* [抜粋箇所]
------------------------
本物をやりたかったんよね

「水は一度、沸かしきって。ぐらぐらがおさまる、沸点から少し低めの87℃から92℃になるまで待つ。これがコツね」。ドリッパーにたっぷり入った挽き豆に、ぽん、ぽんとお湯を垂らし、蒸らす。2回目は高い位置から。空気を含ませ、円を描くように注いでいく。仕上げの3回目はラフに。カウンター席に座ると、マスターの松木さんがお客さんに、コーヒーの淹れ方を語っていた。

 

 

別府公園にほど近い、住宅街のマンションの一角にある「グリーンスポット」は、別府に約40年前からある隠れ家的喫茶店。一等級豆のコーヒーを提供する、知る人ぞ知る名店だ。店内には、世界各国から集まった焙煎豆の袋が所狭しと積み上げられている。

 

 

香り高いブラジリアンブレンド、たっぷりのバターが溶け込んだバターコーヒー、生クリームを流し込んだカプチーノ。先客の注文したコーヒーができるまでを、うっとりと眺めていると、松木さんが「食べてみて」と、コーヒー豆を2粒、手のひらに乗せてくれた。突然のことで驚いたけれど、豆の表面は輝いていて、ゆっくり口に含むと、ぽりぽりと香ばしい。「抽出すると、この脂は消えるからね。それが新鮮な豆の証拠」。
------------------------
* [未加工の行]
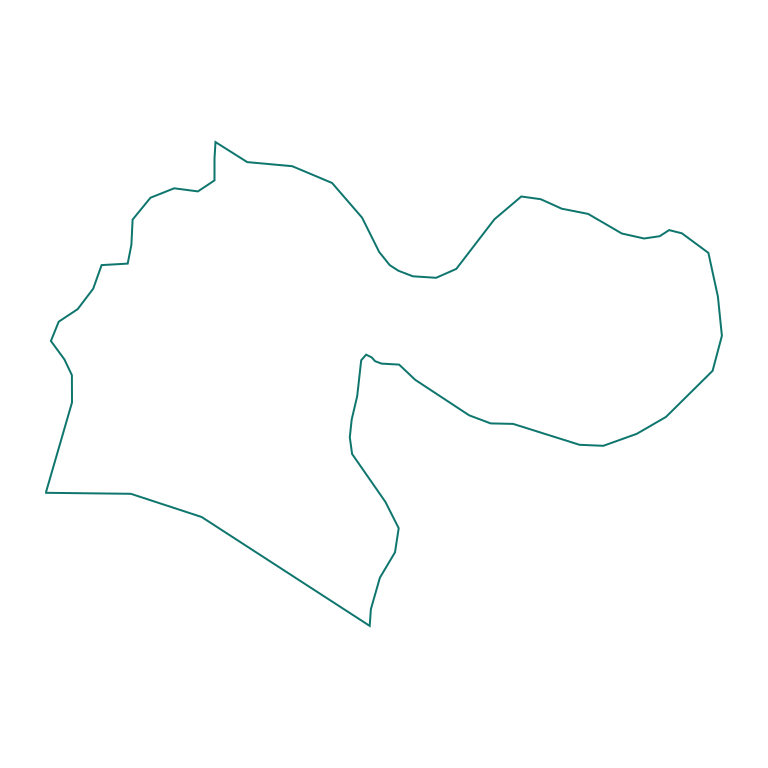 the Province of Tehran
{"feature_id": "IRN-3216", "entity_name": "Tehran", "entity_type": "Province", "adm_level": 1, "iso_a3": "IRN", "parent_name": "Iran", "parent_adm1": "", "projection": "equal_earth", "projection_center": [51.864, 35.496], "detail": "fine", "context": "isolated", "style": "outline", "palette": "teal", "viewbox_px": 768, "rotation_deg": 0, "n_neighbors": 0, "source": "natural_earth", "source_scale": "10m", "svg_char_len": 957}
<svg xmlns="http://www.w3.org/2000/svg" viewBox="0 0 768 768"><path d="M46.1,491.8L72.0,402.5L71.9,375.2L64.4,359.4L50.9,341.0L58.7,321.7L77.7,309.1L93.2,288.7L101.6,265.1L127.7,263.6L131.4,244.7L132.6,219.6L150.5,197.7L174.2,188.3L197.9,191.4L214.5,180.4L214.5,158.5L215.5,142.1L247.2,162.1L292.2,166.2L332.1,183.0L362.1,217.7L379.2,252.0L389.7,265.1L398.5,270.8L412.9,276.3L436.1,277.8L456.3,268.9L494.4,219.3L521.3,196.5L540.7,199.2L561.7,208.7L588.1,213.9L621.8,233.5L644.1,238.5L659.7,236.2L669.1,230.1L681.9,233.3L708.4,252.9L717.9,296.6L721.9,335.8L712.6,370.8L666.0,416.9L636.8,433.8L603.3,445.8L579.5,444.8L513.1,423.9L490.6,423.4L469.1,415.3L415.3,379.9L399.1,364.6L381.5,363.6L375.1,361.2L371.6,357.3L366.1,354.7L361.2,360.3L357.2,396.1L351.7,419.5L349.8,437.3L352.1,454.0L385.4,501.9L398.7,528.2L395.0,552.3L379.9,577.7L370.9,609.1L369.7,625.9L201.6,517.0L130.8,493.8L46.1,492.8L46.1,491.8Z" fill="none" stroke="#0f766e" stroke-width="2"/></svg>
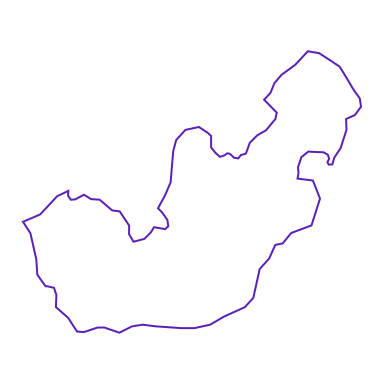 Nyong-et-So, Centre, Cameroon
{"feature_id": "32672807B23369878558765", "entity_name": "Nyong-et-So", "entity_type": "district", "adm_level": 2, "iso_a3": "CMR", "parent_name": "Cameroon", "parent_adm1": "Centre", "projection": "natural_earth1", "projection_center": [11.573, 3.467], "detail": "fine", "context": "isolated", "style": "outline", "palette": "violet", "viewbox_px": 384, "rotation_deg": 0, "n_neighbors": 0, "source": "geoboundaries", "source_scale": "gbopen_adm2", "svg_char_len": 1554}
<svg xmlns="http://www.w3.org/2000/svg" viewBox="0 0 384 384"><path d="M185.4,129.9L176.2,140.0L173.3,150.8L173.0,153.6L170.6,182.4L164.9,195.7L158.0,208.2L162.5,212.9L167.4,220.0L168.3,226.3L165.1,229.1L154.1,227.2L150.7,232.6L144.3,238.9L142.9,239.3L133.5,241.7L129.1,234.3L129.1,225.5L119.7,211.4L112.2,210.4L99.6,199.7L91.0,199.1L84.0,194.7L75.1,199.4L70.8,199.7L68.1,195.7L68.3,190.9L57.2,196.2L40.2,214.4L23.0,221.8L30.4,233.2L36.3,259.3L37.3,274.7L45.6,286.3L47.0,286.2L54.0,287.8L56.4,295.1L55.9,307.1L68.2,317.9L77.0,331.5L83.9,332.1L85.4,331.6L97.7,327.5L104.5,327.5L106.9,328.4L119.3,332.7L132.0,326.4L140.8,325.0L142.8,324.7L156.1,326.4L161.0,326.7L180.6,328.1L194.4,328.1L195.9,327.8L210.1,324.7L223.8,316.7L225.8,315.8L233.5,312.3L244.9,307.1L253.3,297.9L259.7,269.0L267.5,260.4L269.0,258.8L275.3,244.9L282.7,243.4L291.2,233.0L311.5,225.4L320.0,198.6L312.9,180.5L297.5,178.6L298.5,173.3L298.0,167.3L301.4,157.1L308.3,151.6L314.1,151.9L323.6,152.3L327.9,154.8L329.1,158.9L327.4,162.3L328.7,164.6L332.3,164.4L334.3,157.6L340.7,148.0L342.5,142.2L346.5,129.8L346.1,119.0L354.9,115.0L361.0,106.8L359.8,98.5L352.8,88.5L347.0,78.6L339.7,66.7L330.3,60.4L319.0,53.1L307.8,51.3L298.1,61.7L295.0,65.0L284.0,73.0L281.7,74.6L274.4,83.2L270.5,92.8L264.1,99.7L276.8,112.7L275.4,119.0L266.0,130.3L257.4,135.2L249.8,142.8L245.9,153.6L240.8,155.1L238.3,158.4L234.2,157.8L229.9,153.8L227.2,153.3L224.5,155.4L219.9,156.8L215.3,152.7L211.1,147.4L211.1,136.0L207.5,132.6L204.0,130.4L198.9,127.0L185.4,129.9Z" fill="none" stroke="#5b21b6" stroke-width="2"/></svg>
------------------------
* [目標]
**a.** 喫茶店の紹介文によると、「グリーンスポット」は別府に約何年前からあるか。
**b.** 喫茶店の紹介文の「香り高いブラジリアンブレンド」から「ね。それが新鮮な豆の証拠」。」までを、一字一句そのまま書き写してください。
**c.** 喫茶店の紹介文で「別府公園にほど近い」で始まる段落を、主な事実を残して箇条書きにまとめる。

* [各課題の解答]
**a.** 約40年前からある。

**b.**
香り高いブラジリアンブレンド、たっぷりのバターが溶け込んだバターコーヒー、生クリームを流し込んだカプチーノ。先客の注文したコーヒーができるまでを、うっとりと眺めていると、松木さんが「食べてみて」と、コーヒー豆を2粒、手のひらに乗せてくれた。突然のことで驚いたけれど、豆の表面は輝いていて、ゆっくり口に含むと、ぽりぽりと香ばしい。「抽出すると、この脂は消えるからね。それが新鮮な豆の証拠」。

**c.**
- 別府公園にほど近い、住宅街のマンションの一角にある
- 別府に約40年前からある隠れ家的喫茶店
- 一等級豆のコーヒーを提供する、知る人ぞ知る名店
- 店内には世界各国から集まった焙煎豆の袋が所狭しと積み上げられている